Testo estratto
┏━━

Ispirato al libro Tratto cruciale di Anne Wiazemsky, Il mio Godard è un biopic atipico, Hazanavicius sceglie la carta del grottesco per raccontare uno dei registi più celebri (e anche più discussi) della storia del cinema. Con coraggio e con un tono satirico che ha infastidito molti, Hazanavicius sbeffeggia il Godard socialmente impegnato nei mesi antecedenti al ‘68, la sua miopia politica (la metafora esplicita, ma indubbiamente divertente e funzionale, degli occhiali che si rompono nei momenti di protesta) e le sue contraddizioni. Il film però è anche un atto d’amore e di rispetto verso il cinema del maestro francese e riesce ad emularne con precisione maniacale lo stile figurativo, con intelligenza e ironia (abbondano i jump cut, gli sguardi in macchina, le didascalie e la gamma di colori che contraddistinguono i film del suo primo periodo). Molti sono partiti prevenuti, con l’idea di stroncarlo a prescindere, sopravvalutando le idee del regista; Il mio Godard infatti non vuole essere niente di più di quello che sembri, un semplice divertissement e un omaggio all’universo visivo godardiano, ricco di idee geniali e trovate comiche riuscitissime. Una commedia furba, ma acuta e geniale nella sua estrosità. Peccato per come tratti in modo goffo e macchiettistico alcuni personaggi di contorno, come nelle sequenze con Marco Ferreri e Bernardo Bertolucci, le meno riuscite del film.
Da segnalare la fantastica e avvenente prestazione di Louis Garrel, senza dubbio tra le migliori prove attoriali dell’anno, che riesce ad imitare alla perfezione il modo di parlare, le movenze, e i tic del ‘nostro’ Godard.
(a cura di Ettore Bocci)
13 – The Post, di Steven Spielberg
Il thriller politico del 2017 firmato Steven Spielberg racconta la vicenda dell’occultamento dei documenti top secrets sui rapporti degli Stati Uniti con il Vietnam durante il 1960.

┗━━

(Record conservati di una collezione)
┏━━

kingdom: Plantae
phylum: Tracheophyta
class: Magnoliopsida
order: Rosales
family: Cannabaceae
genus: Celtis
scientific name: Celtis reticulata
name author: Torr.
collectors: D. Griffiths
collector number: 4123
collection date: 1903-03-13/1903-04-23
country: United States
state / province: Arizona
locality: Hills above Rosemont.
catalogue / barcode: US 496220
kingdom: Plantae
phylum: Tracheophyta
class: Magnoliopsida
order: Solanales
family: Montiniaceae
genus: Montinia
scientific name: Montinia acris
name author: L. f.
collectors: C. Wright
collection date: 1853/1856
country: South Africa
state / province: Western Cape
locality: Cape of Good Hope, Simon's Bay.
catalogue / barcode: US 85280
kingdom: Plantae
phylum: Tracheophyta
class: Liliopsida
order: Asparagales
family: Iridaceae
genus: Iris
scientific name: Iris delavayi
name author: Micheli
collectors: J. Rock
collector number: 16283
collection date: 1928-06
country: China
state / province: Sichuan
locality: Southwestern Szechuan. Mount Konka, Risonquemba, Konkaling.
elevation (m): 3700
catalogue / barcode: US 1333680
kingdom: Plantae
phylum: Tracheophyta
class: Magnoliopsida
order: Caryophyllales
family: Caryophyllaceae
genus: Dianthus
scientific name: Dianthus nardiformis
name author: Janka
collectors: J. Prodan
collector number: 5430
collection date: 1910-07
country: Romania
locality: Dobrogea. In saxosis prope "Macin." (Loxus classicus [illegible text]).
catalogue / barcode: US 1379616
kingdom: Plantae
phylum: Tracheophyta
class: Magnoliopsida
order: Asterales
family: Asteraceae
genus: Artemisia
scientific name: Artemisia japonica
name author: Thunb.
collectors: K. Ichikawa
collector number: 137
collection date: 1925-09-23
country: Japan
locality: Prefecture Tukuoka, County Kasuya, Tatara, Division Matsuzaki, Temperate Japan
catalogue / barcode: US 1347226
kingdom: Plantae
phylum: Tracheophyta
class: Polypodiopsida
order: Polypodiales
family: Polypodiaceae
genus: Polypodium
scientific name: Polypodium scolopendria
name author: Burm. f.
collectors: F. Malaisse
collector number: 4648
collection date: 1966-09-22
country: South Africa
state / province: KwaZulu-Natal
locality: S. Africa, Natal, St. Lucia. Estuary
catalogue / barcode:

┗━━

Compiti
• a. Riscrivi tutto ciò che nei record va dalla riga che contiene "collectors: D. Griffiths" giù fino alla riga che contiene "genus: Artemisia", entrambe incluse. Cambia "locality" in "luogo" e lascia tutto il resto invariato.
• b. Riprendi il testo di recensioni cinematografiche e proseguilo a partire dall'ultima frase riportata.

Risultati per compito
• a.
collectors: D. Griffiths
collector number: 4123
collection date: 1903-03-13/1903-04-23
country: United States
state / province: Arizona
luogo: Hills above Rosemont.
catalogue / barcode: US 496220
kingdom: Plantae
phylum: Tracheophyta
class: Magnoliopsida
order: Solanales
family: Montiniaceae
genus: Montinia
scientific name: Montinia acris
name author: L. f.
collectors: C. Wright
collection date: 1853/1856
country: South Africa
state / province: Western Cape
luogo: Cape of Good Hope, Simon's Bay.
catalogue / barcode: US 85280
kingdom: Plantae
phylum: Tracheophyta
class: Liliopsida
order: Asparagales
family: Iridaceae
genus: Iris
scientific name: Iris delavayi
name author: Micheli
collectors: J. Rock
collector number: 16283
collection date: 1928-06
country: China
state / province: Sichuan
luogo: Southwestern Szechuan. Mount Konka, Risonquemba, Konkaling.
elevation (m): 3700
catalogue / barcode: US 1333680
kingdom: Plantae
phylum: Tracheophyta
class: Magnoliopsida
order: Caryophyllales
family: Caryophyllaceae
genus: Dianthus
scientific name: Dianthus nardiformis
name author: Janka
collectors: J. Prodan
collector number: 5430
collection date: 1910-07
country: Romania
luogo: Dobrogea. In saxosis prope "Macin." (Loxus classicus [illegible text]).
catalogue / barcode: US 1379616
kingdom: Plantae
phylum: Tracheophyta
class: Magnoliopsida
order: Asterales
family: Asteraceae
genus: Artemisia

• b.
La pubblicazione dei Pentagon Papers, i cosiddetti “Quaderni del Pentagono”, diviene il Leitmotiv dell’onesta informazione e della libertà di stampa. L’affaire viene divulgato dapprima dal New York Time, che messo alle strette da un’ingiunzione della corte suprema fu costretto a dare fine alla giusta causa. La fuga delle informazioni riservate tornerà sul campo grazie alla prodezza dell’editrice del Washington Post, Kay Graham (Maryl Streep) e la testardaggine del direttore della testata Ben Bradlee (Tom Hanks).
Spielberg tenta un nuovo approccio al passato che non parla unicamente col solo presente, ma con l’avvenire. Una vera e propria dialettica dell’evoluzione, una riflessione del passato proiettata al futuro in nome di una trasparenza che va oltre l’etica, creando una forte condizione d’esigenza, di necessità. La forma non funziona con la narrativa ma innesca un tacito legame con l’essenza, con l’urgenza, con l’intrinseco significato: un’altra faccia del cinéma véritè che non si offre si simulare la realtà bensì di raggiungerla solo grazie ad esso.
(a cura di Elisa Pala)
12 – A Ciambra, di Jonas Carpignano
A Ciambra è una storia semplice immersa in un contesto difficile. È la storia di un ragazzino alle porte dell’età adulta. Dovrà compiere delle scelte, soppesare la realtà, capire se restare ancora un po’ nelle comode braccia dell’infanzia oppure buttarsi a capofitto nella vita da “grandi”, quella da cui, poi, non si torna più indietro. Sembra davvero tutto lineare, semplice, una storia di crescita come tante, ma non è così. Il protagonista di A Ciambra è Pio, un ragazzino appartenente ad una comunità Rom calabrese. Pio è tra due fuochi: la difficile, instabile e caotica vita gitana e la Calabria, terra mitica e martoriata, ove tutto sembra essere lasciato al caso, nulla controllato. In un valzer di etnie, seguiamo Pio nella sua crescita, accelerata dall’arresto del fratello, ed onorata da un peso troppo grande per uno che non è né un ragazzino né un uomo. Pur fumando, bevendo e rubando da sempre, Pio troverà nella responsabilità dell’aiutare la sua famiglia un peso che lo costringerà a prendere delle decisioni prima del previsto. In una corsa affannata, il nostro protagonista sognerà quella cultura gitana selvaggia di cui il nonno è memoria storica. Pio vorrebbe solo respirare, correre, vagare, come i suoi avi, ma il mondo è palesemente cambiato e il ragazzino dovrà fare i conti con i problemi e le brutalità del presente, fatte di povertà e sopravvivenza.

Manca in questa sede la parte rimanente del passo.